If you're writing Advent of Code solutions in Rust, then I've written a crate that can fetch the user input data directly from the main website.

Long story short, you provide it a login token copied from your browser cookies, and it can fetch the input data by year and day. Inputs are cached locally, so it'll only download it once for a given problem. This was heavily inspired by the PyPi advent-of-code-data package.

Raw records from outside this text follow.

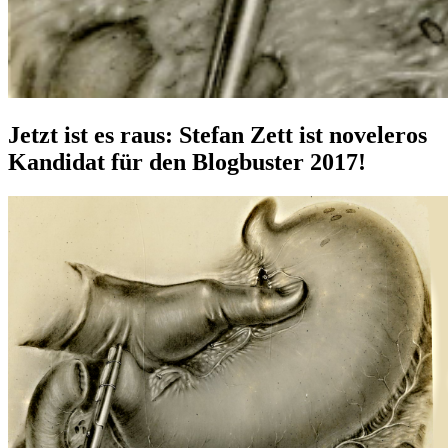
Jetzt ist es raus: Stefan Zett ist noveleros
Kandidat für den Blogbuster 2017!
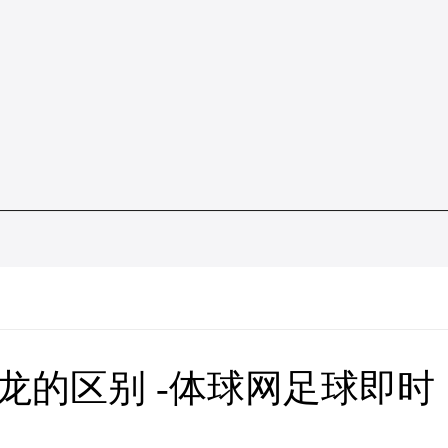
条龙的区别 -体球网足球即时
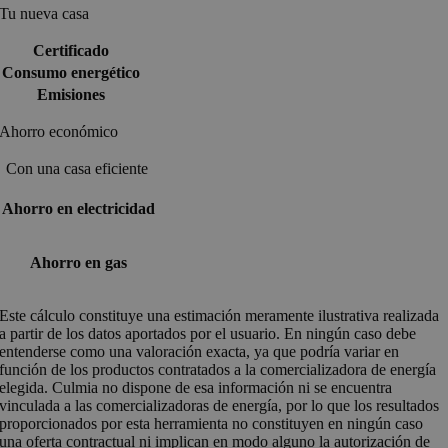
Tu nueva casa
Certificado
Consumo energético
Emisiones
Ahorro económico
Con una casa eficiente
Ahorro en electricidad
Ahorro en gas
Este cálculo constituye una estimación meramente ilustrativa realizada
a partir de los datos aportados por el usuario. En ningún caso debe
entenderse como una valoración exacta, ya que podría variar en
función de los productos contratados a la comercializadora de energía
elegida. Culmia no dispone de esa información ni se encuentra
vinculada a las comercializadoras de energía, por lo que los resultados
proporcionados por esta herramienta no constituyen en ningún caso
una oferta contractual ni implican en modo alguno la autorización de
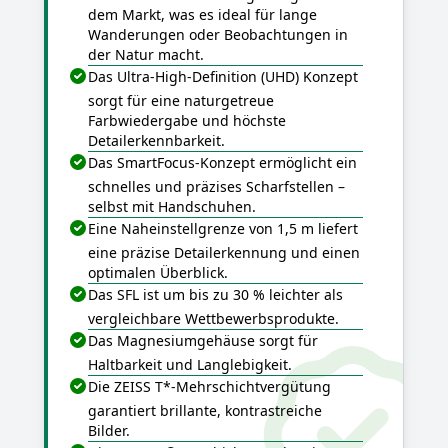
dem Markt, was es ideal für lange
Wanderungen oder Beobachtungen in
der Natur macht.
Das Ultra-High-Definition (UHD) Konzept
sorgt für eine naturgetreue
Farbwiedergabe und höchste
Detailerkennbarkeit.
Das SmartFocus-Konzept ermöglicht ein
schnelles und präzises Scharfstellen –
selbst mit Handschuhen.
Eine Naheinstellgrenze von 1,5 m liefert
eine präzise Detailerkennung und einen
optimalen Überblick.
Das SFL ist um bis zu 30 % leichter als
vergleichbare Wettbewerbsprodukte.
Das Magnesiumgehäuse sorgt für
Haltbarkeit und Langlebigkeit.
Die ZEISS T*-Mehrschichtvergütung
garantiert brillante, kontrastreiche
Bilder.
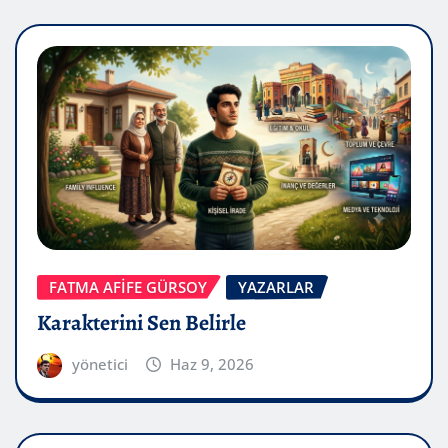
FATMA AFİFE GÜRSOY
YAZARLAR
Karakterini Sen Belirle
yönetici
Haz 9, 2026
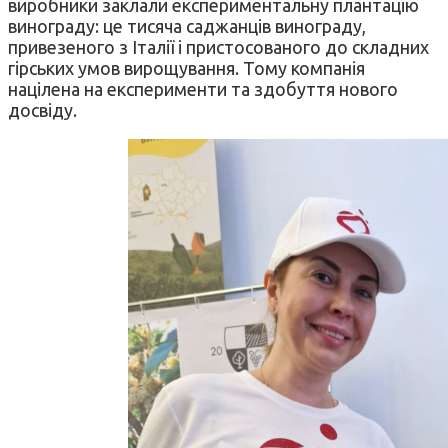
виробники заклали експериментальну плантацію
винограду: це тисяча саджанців винограду,
привезеного з Італії і пристосованого до складних
гірських умов вирощування. Тому компанія
націлена на експерименти та здобуття нового
досвіду.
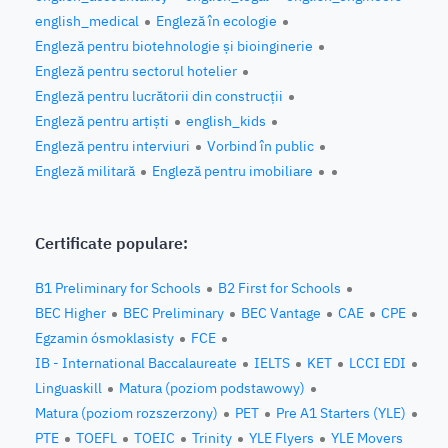
english_medical
Engleză în ecologie
Engleză pentru biotehnologie și bioinginerie
Engleză pentru sectorul hotelier
Engleză pentru lucrătorii din construcții
Engleză pentru artiști
english_kids
Engleză pentru interviuri
Vorbind în public
Engleză militară
Engleză pentru imobiliare
Certificate populare:
B1 Preliminary for Schools
B2 First for Schools
BEC Higher
BEC Preliminary
BEC Vantage
CAE
CPE
Egzamin ósmoklasisty
FCE
IB - International Baccalaureate
IELTS
KET
LCCI EDI
Linguaskill
Matura (poziom podstawowy)
Matura (poziom rozszerzony)
PET
Pre A1 Starters (YLE)
PTE
TOEFL
TOEIC
Trinity
YLE Flyers
YLE Movers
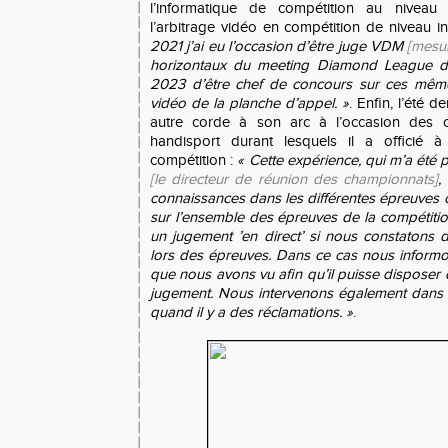
l’informatique de compétition au niveau
l’arbitrage vidéo en compétition de niveau int
2021 j’ai eu l’occasion d’être juge VDM
[mesu
horizontaux du meeting Diamond League d
2023 d’être chef de concours sur ces même
vidéo de la planche d’appel. »
. Enfin, l’été d
autre corde à son arc à l’occasion des
handisport durant lesquels il a officié à
compétition :
« Cette expérience, qui m’a été 
[le directeur de réunion des championnats]
,
connaissances dans les différentes épreuves ca
sur l’ensemble des épreuves de la compétiti
un jugement ’en direct’ si nous constatons 
lors des épreuves. Dans ce cas nous informon
que nous avons vu afin qu’il puisse disposer
jugement. Nous intervenons également dans u
quand il y a des réclamations. »
.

Unlike other AoC-centric Rust crates, that's all it does. The other crates I've seen all want the code structured in a specific way to add timing benchmarks, unit testing, and other features. I wanted something lightweight where you just call a function to get the input; no more and no less.

To use the crate:

  • Follow the AoCD instructions to set the AOC_SESSION environment variable.
    This key is used for authentication and should not be shared with anyone.
  • Add the aocfetch crate to your Cargo.toml [dependencies] section:
    aocfetch = { git = "https://github.com/ooterness/AdventOfCode.git" }
  • Import the crate and call aocfetch::get_data(year, day) to fetch your input data.

An example:

use aocfetch;

fn main() {
    let input = aocfetch::get_data(2023, 1).unwrap();
    println!("My input data: {}", input);
    println!("Part 1 solution: 42");    // TODO
    println!("Part 2 solution: 42");    // TODO
}

If this goes well I will submit it to crates.io, but I wanted to open this up for beta-testing first.